手入れの行き届いたオールバック。私より三つ年上だというのに、肌は白くつるりとしていて、着ている服はシンプルながら上質なものだとわかるもの。
静かな所作でカップを皿に置き、向かいに座る私に対して微笑む表情は、垢ぬけていながらどこか懐かしい青さを滲ませている。
知らない人が彼を評価するならば、品よく、育ちがよさそうだと8割の人間が評価するだろう。
「季里さんは確か、料理の温度計を使っているんですよね。おいしいお茶を淹れる秘訣はそれですか?」
だけど、残りの2割の人間は、井上の口調に、表情に、視線に、イヤものを感じる。背筋に冷たい水が落ちる感覚を覚える。
純白の真珠のようにコーティングされて、巧妙に隠されたおぞましい影を直感し、私の務める調剤薬局の同僚たちは彼に心を許すことはなかった。
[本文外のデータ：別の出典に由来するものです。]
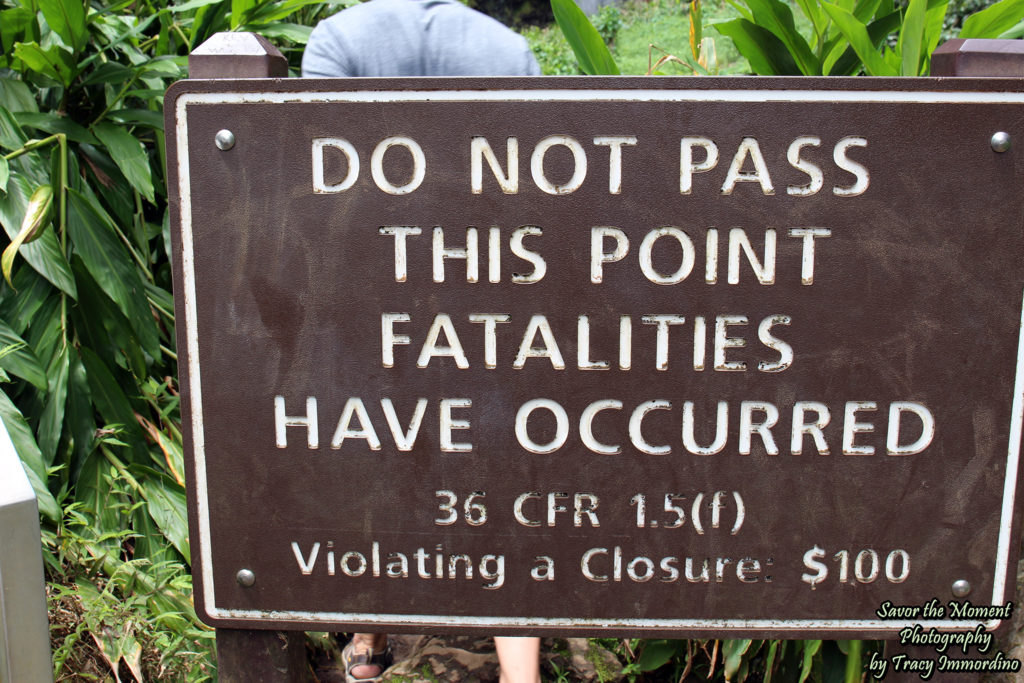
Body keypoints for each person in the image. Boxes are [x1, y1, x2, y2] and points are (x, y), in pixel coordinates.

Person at [302, 2, 542, 681]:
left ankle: (371, 646)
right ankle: (520, 672)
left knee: (380, 449)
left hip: (374, 304)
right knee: (505, 470)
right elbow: (539, 192)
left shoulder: (336, 41)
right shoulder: (508, 50)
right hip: (493, 303)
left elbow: (324, 184)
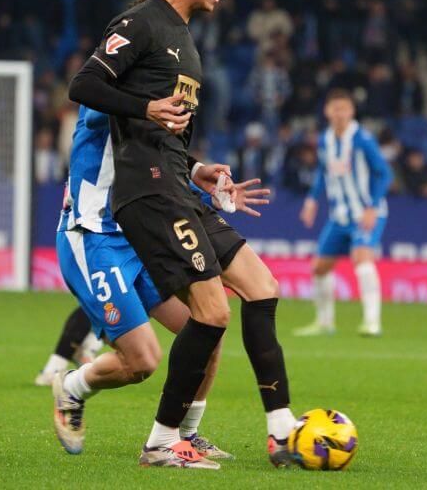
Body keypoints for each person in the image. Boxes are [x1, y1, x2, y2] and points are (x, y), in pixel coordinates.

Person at [66, 0, 298, 468]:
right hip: (147, 194)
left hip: (176, 186)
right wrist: (146, 109)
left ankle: (282, 430)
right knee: (212, 313)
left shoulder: (185, 39)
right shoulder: (140, 23)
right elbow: (83, 84)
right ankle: (162, 441)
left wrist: (200, 172)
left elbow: (164, 136)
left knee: (261, 288)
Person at [51, 105, 268, 464]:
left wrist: (204, 186)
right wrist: (151, 106)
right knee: (142, 360)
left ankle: (187, 435)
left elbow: (159, 166)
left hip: (138, 235)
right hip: (91, 237)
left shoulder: (151, 92)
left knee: (207, 323)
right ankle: (71, 388)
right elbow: (104, 114)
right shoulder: (110, 83)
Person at [297, 90, 392, 338]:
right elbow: (322, 172)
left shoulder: (363, 140)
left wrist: (372, 206)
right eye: (335, 108)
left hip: (366, 213)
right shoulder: (325, 140)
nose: (340, 114)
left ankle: (373, 322)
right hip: (339, 216)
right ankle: (325, 322)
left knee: (362, 258)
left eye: (345, 109)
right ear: (327, 111)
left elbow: (384, 173)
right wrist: (311, 201)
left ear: (352, 111)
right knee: (319, 267)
『営業だから身だしなみは重要だけど、なんだか怪しい』
『生活感以前になんか怖い』
『もしかしたら、バツイチなのかもしれない。二人っきりで会わないほうがいい』
彼女たちはもどかしさに唇を噛んでいた。
命に係わる薬の処方をしてきた彼女たち。薬剤師として研ぎ澄まされた感覚が、この男が危険だと告げている。
しかし、どうしようもない。
井上が危険だと決定づける要素が、直感と印象だけしかないからだ。
契約している製薬会社のセールスマン。それ以上でも、それ以外でもない。外回りのついでに、時々差し入れとサプリメントの試供品を渡してくるが、彼女たちの抱く警戒心が解きほぐれることはない。
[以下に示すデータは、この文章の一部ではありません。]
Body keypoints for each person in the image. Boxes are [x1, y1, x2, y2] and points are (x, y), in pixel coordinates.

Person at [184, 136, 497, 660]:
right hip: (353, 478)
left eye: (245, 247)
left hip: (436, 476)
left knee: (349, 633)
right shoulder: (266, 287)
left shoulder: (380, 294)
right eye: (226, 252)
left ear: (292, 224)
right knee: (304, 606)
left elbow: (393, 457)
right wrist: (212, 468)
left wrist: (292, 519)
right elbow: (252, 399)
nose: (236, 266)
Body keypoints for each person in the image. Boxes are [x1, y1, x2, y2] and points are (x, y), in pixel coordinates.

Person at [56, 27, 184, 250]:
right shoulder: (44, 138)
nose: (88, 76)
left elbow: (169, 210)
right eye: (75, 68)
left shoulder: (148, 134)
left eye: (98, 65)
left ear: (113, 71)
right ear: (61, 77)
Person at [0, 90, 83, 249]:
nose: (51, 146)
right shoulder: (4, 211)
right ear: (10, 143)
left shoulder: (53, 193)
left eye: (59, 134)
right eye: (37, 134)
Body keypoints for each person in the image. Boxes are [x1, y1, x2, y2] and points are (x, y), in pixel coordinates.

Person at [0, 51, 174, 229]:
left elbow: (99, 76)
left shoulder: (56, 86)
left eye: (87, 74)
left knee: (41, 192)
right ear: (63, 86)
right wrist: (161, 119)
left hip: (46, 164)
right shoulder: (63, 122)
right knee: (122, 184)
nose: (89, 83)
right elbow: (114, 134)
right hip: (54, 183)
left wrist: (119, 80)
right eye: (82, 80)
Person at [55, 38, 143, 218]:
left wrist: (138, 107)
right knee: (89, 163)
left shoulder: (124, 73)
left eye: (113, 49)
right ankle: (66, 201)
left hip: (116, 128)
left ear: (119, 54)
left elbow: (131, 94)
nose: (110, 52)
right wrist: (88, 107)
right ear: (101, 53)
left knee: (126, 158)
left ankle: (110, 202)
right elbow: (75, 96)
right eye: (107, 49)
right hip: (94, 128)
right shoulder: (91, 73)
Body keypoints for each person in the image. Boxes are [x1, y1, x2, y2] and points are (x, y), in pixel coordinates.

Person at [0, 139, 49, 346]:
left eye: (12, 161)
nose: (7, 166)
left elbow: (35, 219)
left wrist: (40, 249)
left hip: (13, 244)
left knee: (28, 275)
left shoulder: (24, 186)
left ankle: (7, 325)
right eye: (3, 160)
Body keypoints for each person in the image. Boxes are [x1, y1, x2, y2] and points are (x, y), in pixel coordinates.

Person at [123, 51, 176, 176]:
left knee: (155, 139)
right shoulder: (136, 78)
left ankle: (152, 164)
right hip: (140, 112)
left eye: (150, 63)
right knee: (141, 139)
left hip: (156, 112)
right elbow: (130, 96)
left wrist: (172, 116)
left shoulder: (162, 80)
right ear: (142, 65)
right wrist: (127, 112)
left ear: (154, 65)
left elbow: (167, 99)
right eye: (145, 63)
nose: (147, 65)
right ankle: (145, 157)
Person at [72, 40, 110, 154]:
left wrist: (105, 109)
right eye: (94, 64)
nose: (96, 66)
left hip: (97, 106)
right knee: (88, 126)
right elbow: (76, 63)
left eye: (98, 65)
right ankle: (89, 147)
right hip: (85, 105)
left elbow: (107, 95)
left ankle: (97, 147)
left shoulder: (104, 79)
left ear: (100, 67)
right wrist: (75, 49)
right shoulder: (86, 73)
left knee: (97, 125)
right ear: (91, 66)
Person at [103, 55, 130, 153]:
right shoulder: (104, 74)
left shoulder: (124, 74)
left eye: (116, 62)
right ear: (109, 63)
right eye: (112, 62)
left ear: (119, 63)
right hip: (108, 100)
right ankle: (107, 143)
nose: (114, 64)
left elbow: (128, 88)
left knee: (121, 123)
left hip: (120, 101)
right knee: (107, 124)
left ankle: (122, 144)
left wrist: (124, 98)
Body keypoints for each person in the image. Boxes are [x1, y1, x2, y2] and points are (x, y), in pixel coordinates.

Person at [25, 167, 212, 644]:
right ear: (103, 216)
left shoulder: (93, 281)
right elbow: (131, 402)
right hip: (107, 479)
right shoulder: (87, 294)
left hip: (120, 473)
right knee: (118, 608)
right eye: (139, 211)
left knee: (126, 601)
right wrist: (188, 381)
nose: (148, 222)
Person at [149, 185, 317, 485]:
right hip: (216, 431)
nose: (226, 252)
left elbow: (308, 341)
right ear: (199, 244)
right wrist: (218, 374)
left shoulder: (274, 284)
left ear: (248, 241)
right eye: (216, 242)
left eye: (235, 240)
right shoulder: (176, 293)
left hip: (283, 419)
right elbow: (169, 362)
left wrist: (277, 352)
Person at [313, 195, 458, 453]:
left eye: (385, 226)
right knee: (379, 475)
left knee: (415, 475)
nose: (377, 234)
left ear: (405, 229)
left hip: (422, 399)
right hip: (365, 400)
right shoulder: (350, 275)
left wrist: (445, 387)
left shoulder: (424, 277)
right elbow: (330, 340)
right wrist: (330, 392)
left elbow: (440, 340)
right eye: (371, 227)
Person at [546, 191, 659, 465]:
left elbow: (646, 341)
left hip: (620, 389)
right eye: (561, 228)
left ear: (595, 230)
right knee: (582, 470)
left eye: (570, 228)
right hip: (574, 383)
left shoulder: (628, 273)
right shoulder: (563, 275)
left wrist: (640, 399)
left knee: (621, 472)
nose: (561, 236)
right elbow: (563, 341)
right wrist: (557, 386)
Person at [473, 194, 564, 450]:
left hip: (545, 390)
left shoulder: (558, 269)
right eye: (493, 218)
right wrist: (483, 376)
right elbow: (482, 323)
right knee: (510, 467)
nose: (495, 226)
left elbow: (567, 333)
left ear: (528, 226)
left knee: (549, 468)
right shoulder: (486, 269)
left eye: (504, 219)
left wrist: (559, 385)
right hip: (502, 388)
「ジンジャーティーですわ。料理は結局、化学反応なのです。時間と数字を守れば確実においしいものが作れます」
私は目を伏せてジンジャーティーを嚥下した。ぽかぽかとした湯気が鼻にかかり、鼻腔がシナモンの香りでいっぱいになる。
味は我ながら満点のできだ。お茶に入れた適量の砂糖とレモンが、すりおろした生姜の刺激を緩和して、爽やかな辛さに昇華してくれる。
「へぇ、しかし、なんでジンジャーティーを?」
「最近、寒気を感じることが多くなりましたので。風邪のひきはじめに良いそうですよ」
主に井上が原因なのだが、言わないでおく。
「あの、それで季里さん。そろそろ返事を聞かせてくれないかな。もしかして、家に入れてくれたことが、答えだったりする?」
その瞬間に、おぞましい感覚が全身を襲った。こみあげる吐き気をお茶で飲み干すことで誤魔化し、視線をゆっくり上にあげていく。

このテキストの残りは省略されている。